4月6日には2020年の開催を目指す「Rally Japan」に関する記者発表も行なわれた(別記事参照

エクスペリエンスゾーン(B会場)

「みんなの楽ラク運転講習会」や国内外の最新モデルの同乗試乗体験ができる「ふれあい試乗会」など、体験型イベントが行なわれたB会場

 エクスペリエンスゾーン(B会場)は、AJAJ(日本自動車ジャーナリスト協会)による「みんなの楽ラク運転講習会」や国内外の最新モデルの同乗試乗体験ができる「ふれあい試乗会」など、体験型イベントが行なわれるゾーン。

 2017年よりAJAJが行なってきた「U-18運転予備校」も今年開校された。こちらは自動車免許を持たない18歳以下の参加者が実際に運転体験をするという意欲的なプログラムで、ゾーン全体が年齢層を問わずクルマの楽しさを感じながら安全に対する意識向上を促す興味深いプログラムが多数用意されていた。

自動車免許を持たない18歳以下の参加者が実際に運転体験をするという意欲的なプログラム「U-18運転予備校」

 また、自動車メーカーによる歴史的モータースポーツ車両の「レジェンド展示」もB会場で開催されていた。
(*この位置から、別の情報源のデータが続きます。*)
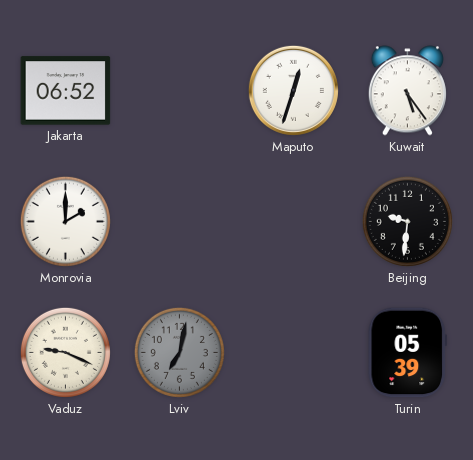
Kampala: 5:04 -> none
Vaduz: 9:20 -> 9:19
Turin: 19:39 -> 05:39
なお、今年の展示はホンダが担当した「Legend of the HONDA」。1961年、高橋国光氏が日本人ライダーとして初めて世界選手権を制したRC162からNS500、NSR500を経て最新マシンRC213VまでのGPマシン、4輪ではホンダのF1に初の優勝をもたらした1965年のマシン RA272から2019年仕様のカラーリングが施されたRed Bull Toro Rosso STR13までのF1マシンなど、歴史的に見ても貴重なマシンが東京の中心部で野外展示されている様は圧巻であった。

「Legend of the HONDA」
2輪ではRC162(1961年)から最新のRC213Vまでを展示した
4輪はF1展示。RA272(1965年)からRed Bull Toro Rosso STR13まで展示
RC162にまたがっていたのはまさかの本人、高橋国光氏

カルチャー&レジェンドゾーン(C会場)

桜やチューリップが咲き、非常に春らしい美しさに包まれたC会場

 ダイバーシティ東京 プラザに隣接したカルチャー&レジェンドゾーン(C会場)では、ヒストリックカーやモータースポーツ車両のレプリカなどオーナーカーの展示が行なわれた。

 春開催になってから最も早い4月上旬開催、かつ天候に恵まれた今年は桜やチューリップが咲いて非常に春らしい美しさに包まれた会場となり、オーナーの手によって大切に維持されたヒストリックカーやオーナーの想いがこもったレプリカの展示で来場者を楽しませた。

カローラIIやカローラFX(しかもLIMITED)、そしてカローラ レビンなど昭和の時代に発売されたクルマをホイールに至るまで完全ノーマルの姿で平成最後の春に眺められるのも、今よりも輸入車購入のハードルが高かった時代のアウディ クワトロがこれだけ揃うのも、ホンダの“エス”を一堂に見られるのも、とても貴重かつ至福の時間。日ごろから維持管理し、出展してくれたオーナーの皆さまに感謝としか言いようがない
季節にも天候にも恵まれた会場で、オーナーの想いが目いっぱい詰まったクルマを眺めるのはとても楽しいものだ
日本でWRCが開催されていた時期にラリージャパンに参戦したマシンのレプリカ。ゼッケン14のスバル インプレッサは、2006年に新井敏弘選手がたった1戦だけWRカーで走った時のレプリカだ。同じラリーを走ったP.ソルベルグやC.アトキンソンのWRカーとは違うカラーリングやルーフ形状の細部までよく再現されている。A会場では、そんな新井敏弘選手がデモランを行ない、ラリージャパンの開催に向けての記者会見が行なわれていただけに、ことさら感慨深い
毎年用意される門型のゲートにラリーカーがよく似合う

 6日のオープニングイベントにて、このイベントのスーパーバイザーを務める近藤真彦氏が語った「目で見る、音を聞く、手で触る、そしてコミュニケーションをとる、一番身近にモータースポーツを感じるイベント」という開催趣旨が十分に表現されているイベントであった。